No le contamos a Mary que el coronel Birch me había escrito. La habría destrozado. Yo no esperaba que un carácter tan fuerte como el de Mary pudiera revelarse tan frágil, pero todos somos vulnerables a veces. De modo que ella siguió esperando, hablando del coronel Birch y pidiendo a Margaret que le describiera su conducta en los salones de celebraciones, y Margaret la complacía, aunque le dolía mentir. Y poco a poco la lozanía desapareció de las mejillas de Mary, la luz radiante de sus ojos se apagó, sus hombros se encorvaron como antaño y su mandíbula se endureció. Me entraron ganas de llorar al verla incorporarse a las filas de las solteronas a una edad tan temprana.

Un día soleado de invierno recibí una visita inesperada en Silver Street. Estaba en el jardín con Louise, que echaba de menos el trabajo durante los meses de frío y buscaba algo que hacer: esparcir mantillo alrededor de las plantas, observar el estado de los bulbos que había plantado, rastrillar las hojas que habían caído al jardín o podar de nuevo los rosales, que seguían creciendo. El frío no nos molestaba tanto como antes, y al sol hacía un calor sorprendente. Yo estaba acabando una acuarela de las vistas de Golden Cap; la había empezado meses antes y la había retomado con la esperanza de que la luz oblicua del sol invernal confiriera al cuadro el elemento mágico del que carecía.

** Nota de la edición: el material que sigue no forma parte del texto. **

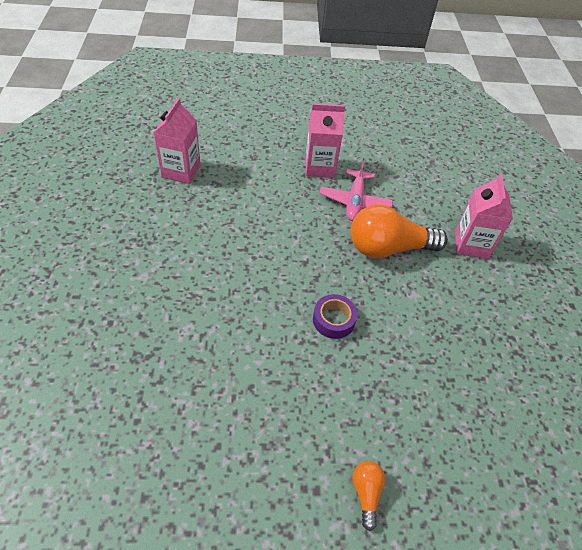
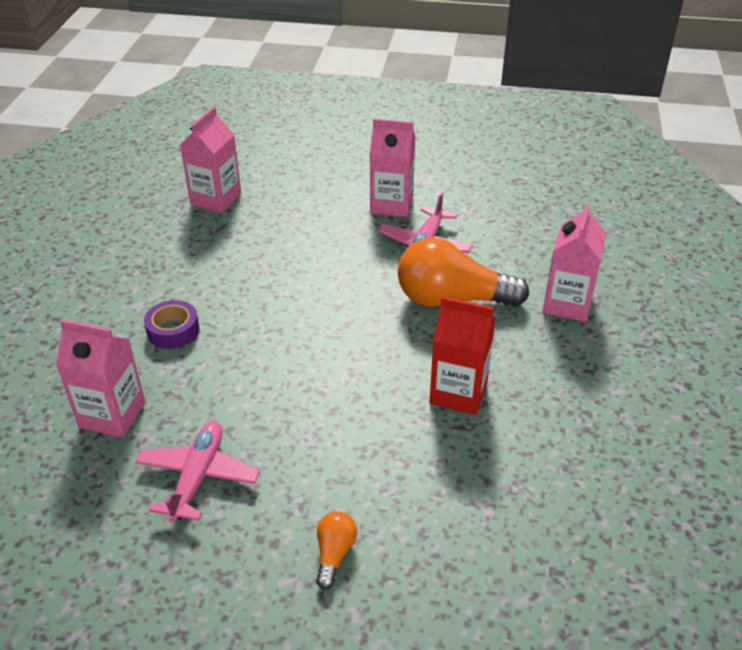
camera: 15 degrees right, 10 degrees down
(150, 386) = (112, 415): none -> pink carton
(238, 436) = (198, 477): none -> pink plane
(333, 320) = (354, 370): purple tape -> purple tape (173, 331)
(416, 331) = (458, 392): none -> red carton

Estaba pintando de amarillo las nubes cuando apareció Bessy.

– Ha venido alguien a verla -murmuró.

Se apartó para dejar a la vista a Molly Anning, que en los muchos años que llevábamos viviendo allí nunca se había aventurado a venir a Silver Street.

El desprecio de Bessy me irritó. A pesar de mi amistad con los Anning, Bessy adoptaba de buena gana las opiniones del resto de Lyme sobre esa familia, incluso habiendo visto lo bastante a Mary para formarse un juicio propio. Me puse en pie y la castigué diciendo:

– Bessy, traiga una silla para la señora Anning y otra para Louise, y té para todas, por favor. ¿Le importa que nos quedemos en el jardín, Molly? No hace mucho frío al sol.

Molly Anning se encogió de hombros. No era la clase de persona que disfrutaba sentada al sol, pero no iba a impedir que otras lo hicieran.

Miré a Bessy con las cejas arqueadas, ya que permanecía junto a la puerta, visiblemente furiosa por tener que servir a alguien que consideraba inferior.